News Arts Editor Jeff Simon nicely summed up the return of cinema’s most fierce amphibians: “He’s big. And loud. And ugly. And fiery. And, he’s back.”
“Godzilla,” the movie monster that launched a zillion nightmares and – seemingly – almost as many imitators, is expected to draw box-office-busing crowds into theaters to see him stomping unsuspecting souls and buildings.
In his review in this week’s Gusto, Simon gave the film 3 1/2 stars and called it “a great monster movie.”
Here’s what some other critics had to say:
• Robert Levin of amNewYork gave it 2 1/2 stars, saying: “… The movie’s best moments are centered on the portent of doom, the sense that an ominous and inexplicable force threatens the planet. It plays like a conspiracy thriller mixed with a survival story. Then Godzilla and his rival beasts take over, in scenes filled with impressive CGI but an utter lack of human interest. The picture becomes a grimier, humorless version of last summer’s ‘Pacific Rim’ at that point, when the roaring, stomping and clashing beasts at skyscraper heights demolish the people on the ground in both a literal and a figurative sense.”

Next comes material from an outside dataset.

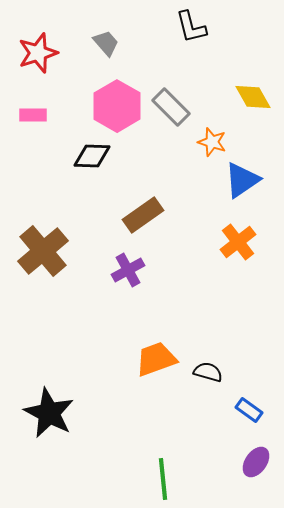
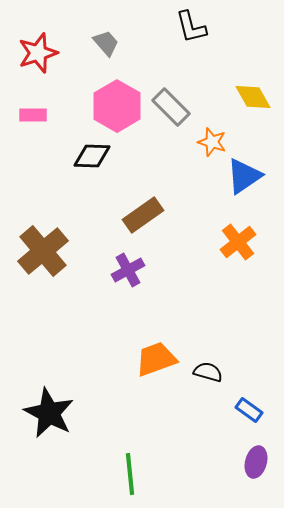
blue triangle: moved 2 px right, 4 px up
purple ellipse: rotated 20 degrees counterclockwise
green line: moved 33 px left, 5 px up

• A.O. Scott of the New York Times was muted in his praise: “This ‘Godzilla,’ though it surpasses Roland Emmerich’s 1998 Hollywood version, remains safely within the bounds of the modern action movie spectacular. It is at once bloated and efficient, executed with tremendous discipline and intelligence and conceived with not too much of either.”
• Steve Persall of the Tampa Bay Times gave it a C and wanted more of the big fella: “How do you hide a 200-foot, city-stomping, radiation-breathing monster like Godzilla? More to the point, why would you want to? Sure, there’s something to be said for teasing an audience, like Steven Spielberg with his peekaboo shark in Jaws, ratcheting up anticipation of what’s eventually to come. But at some juncture – much earlier than director Gareth Edwards intends – Godzilla needs to stop being an extra in his own movie.”
• Mick LaSalle of the San Francisco Chronicle wanted more of a human element, which is why he have it 2 stars out of 4: “The visuals are impressive – these days, they usually are. … The movie’s big visual showpiece is a monster battle taking place in downtown San Francisco. It’s just monsters breaking things in a powdery haze of pulverized plaster, and, to its credit, the scene really does look like it’s actually happening. Still, without any human participation of any importance, it’s hard to get worked up about any of it – and that’s even if you happen to be watching the movie in downtown San Francisco.
• “Ditto” said Cary Darling of the Fort Worth Star-Telegram, with a 2 out of 5 score: “The ‘Godzilla’ reboot perfectly illustrates the problem that has long haunted mediocre monster movies. When the big, scaly guys are on screen, it’s a fun thrill ride. But when the humans are at the center of the action, things get scary – and not in a good way.”